§ **Exercise objective**:
Going through the data below, please show each line containing the string "apache".

Entries taken from a collection:
[Start of Attachment]

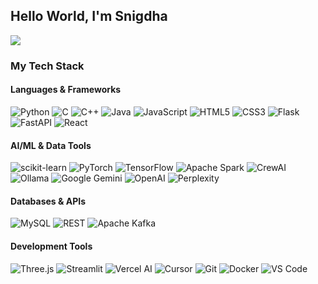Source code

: ## Hello World, I'm Snigdha
![](https://komarev.com/ghpvc/?username=snigdhasv&color=3B8EA5&style=flat-square)

<h3>My Tech Stack</h3>

<h4>Languages & Frameworks</h4>
<p>
  <img alt="Python" src="https://img.shields.io/badge/-Python-3776AB?style=flat-square&logo=python&logoColor=white" />
  <img alt="C" src="https://img.shields.io/badge/-C-A8B9CC?style=flat-square&logo=c&logoColor=white" />
  <img alt="C++" src="https://img.shields.io/badge/-C++-00599C?style=flat-square&logo=c%2B%2B&logoColor=white" />
  <img alt="Java" src="https://img.shields.io/badge/-Java-007396?style=flat-square&logo=java&logoColor=white" />
  <img alt="JavaScript" src="https://img.shields.io/badge/-JavaScript-F7DF1E?style=flat-square&logo=javascript&logoColor=black" />
  <img alt="HTML5" src="https://img.shields.io/badge/-HTML5-E34F26?style=flat-square&logo=html5&logoColor=white" />
  <img alt="CSS3" src="https://img.shields.io/badge/-CSS3-1572B6?style=flat-square&logo=css3&logoColor=white" />
  <img alt="Flask" src="https://img.shields.io/badge/-Flask-000000?style=flat-square&logo=flask&logoColor=white" />
  <img alt="FastAPI" src="https://img.shields.io/badge/-FastAPI-009688?style=flat-square&logo=fastapi&logoColor=white" />
  <img alt="React" src="https://img.shields.io/badge/-React-61DAFB?style=flat-square&logo=react&logoColor=white" />
</p>

<h4>AI/ML & Data Tools</h4>
<p>
  <img alt="scikit-learn" src="https://img.shields.io/badge/-scikit_learn-F7931E?style=flat-square&logo=scikit-learn&logoColor=white" />
  <img alt="PyTorch" src="https://img.shields.io/badge/-PyTorch-EE4C2C?style=flat-square&logo=pytorch&logoColor=white" />
  <img alt="TensorFlow" src="https://img.shields.io/badge/-TensorFlow-FF6F00?style=flat-square&logo=tensorflow&logoColor=white" />
  <img alt="Apache Spark" src="https://img.shields.io/badge/-Spark-E25A1C?style=flat-square&logo=apache-spark&logoColor=white" />
  <img alt="CrewAI" src="https://img.shields.io/badge/-CrewAI-4B5563?style=flat-square" />
  <img alt="Ollama" src="https://img.shields.io/badge/-Ollama-7C3AED?style=flat-square" />
  <img alt="Google Gemini" src="https://img.shields.io/badge/-Gemini-4285F4?style=flat-square&logo=google&logoColor=white" />
  <img alt="OpenAI" src="https://img.shields.io/badge/-OpenAI-74aa9c?style=flat-square&logo=openai&logoColor=white" />
  <img alt="Perplexity" src="https://img.shields.io/badge/-Perplexity-000000?style=flat-square" />
</p>

<h4>Databases & APIs</h4>
<p>
  <img alt="MySQL" src="https://img.shields.io/badge/-MySQL-4479A1?style=flat-square&logo=mysql&logoColor=white" />
  <img alt="REST" src="https://img.shields.io/badge/-REST-FF6F00?style=flat-square" />
  <img alt="Apache Kafka" src="https://img.shields.io/badge/-Kafka-231F20?style=flat-square&logo=apache-kafka&logoColor=white" />
</p>

<h4>Development Tools</h4>
<p>
  <img alt="Three.js" src="https://img.shields.io/badge/-Three.js-000000?style=flat-square&logo=three.js&logoColor=white" />
  <img alt="Streamlit" src="https://img.shields.io/badge/-Streamlit-FF4B4B?style=flat-square" />
  <img alt="Vercel AI" src="https://img.shields.io/badge/-Vercel_AI-000000?style=flat-square&logo=vercel&logoColor=white" />
  <img alt="Cursor" src="https://img.shields.io/badge/-Cursor-000000?style=flat-square" />
  <img alt="Git" src="https://img.shields.io/badge/-Git-F05032?style=flat-square&logo=git&logoColor=white" />
  <img alt="Docker" src="https://img.shields.io/badge/-Docker-2496ED?style=flat-square&logo=docker&logoColor=white" />
  <img alt="VS Code" src="https://img.shields.io/badge/-VS_Code-007ACC?style=flat-square&logo=visual-studio-code&logoColor=white" />
</p>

[End of Attachment]

§ **Worked solution**:
  <img alt="Apache Spark" src="https://img.shields.io/badge/-Spark-E25A1C?style=flat-square&logo=apache-spark&logoColor=white" />
  <img alt="Apache Kafka" src="https://img.shields.io/badge/-Kafka-231F20?style=flat-square&logo=apache-kafka&logoColor=white" />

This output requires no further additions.